At 4, he witnessed his first execution. At 6, he watched a classmate beaten to death for having five grains of corn in her pocket. At 14, he survived heinous torture, then witnessed his mother being hung and his brother shot. At 22, he lost a finger as punishment for dropping a sewing machine.

At 23, on January 2, 2005, Shin climbed over the electrified corpse of his fellow escapee, and began a labyrinthine journey toward freedom. His own slight body bears innumerable scars of mutilation. When he escaped, he knew virtually nothing of the outside world, yet he miraculously traversed North Korea, China, South Korea, and finally made his way to the United States.

To call Shin’s adjustment to his new life "difficult" is grave understatement: “’I escaped physically … I haven’t escaped psychologically.’” Defectors understandably suffer from a myriad of clinical symptoms including post-traumatic syndrome, paranoia, paralyzing survival guilt. Shin struggles at an even more basic level: “’I am evolving from being an animal ... [b]ut it is going very, very slowly.’”

As horrific as Shin’s ordeals have been, “’Shin had a relatively comfortable life by the standards of other children in the camps,’” a former camp guard and driver told Harden.
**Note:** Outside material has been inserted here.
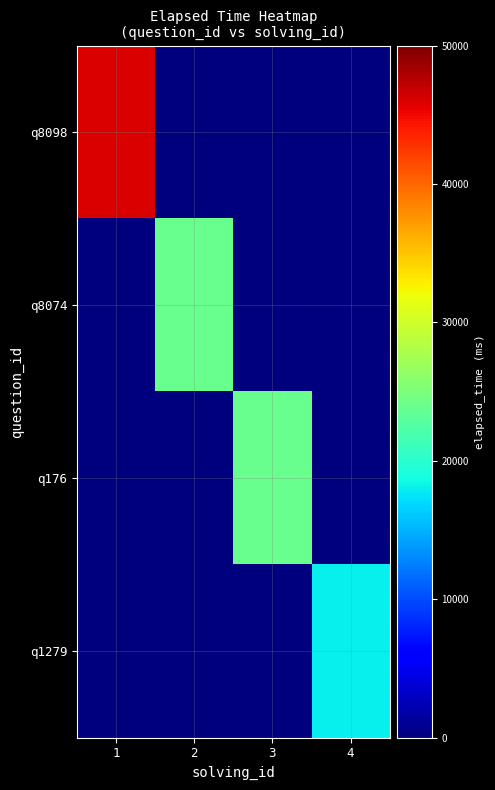

Which has a higher value, 3 or 4?

3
Others have endured “worse hardship.” Compounding such stomach-churning news is the realization that “[t]he camps have barely pricked the world’s collective conscience.” They hold 200,000 prisoners according to the US State Department and several human rights groups; they have lasted twice as long as the Soviet Gulag, and 12 times longer than the Nazi concentration camps. Google Earth provides high-resolution satellite photographs “to anyone with an Internet connection.” Amnesty International has documented new construction in the camps as recently as 2011.

A book without parallel, “Escape from Camp 14” is a riveting nightmare that bears witness to the worst inhumanity, an unbearable tragedy magnified by the fact that the horror continues at this very moment without an end in sight. Inspired by Harden's front-page Washington Post story in December, 2008 – the article from which this book originated – a reader addresses a chilling question to all of us: “’High school students in America debate why President Franklin D. Roosevelt didn’t bomb all the rail lines to Hitler’s camps … Their children may ask, a generation from now, why the West stared at far clearer satellite images of Kim Jong Il’s camps, and did nothing.’”

Terry Hong writes BookDragon, a book review blog for the Smithsonian Asian Pacific American Program.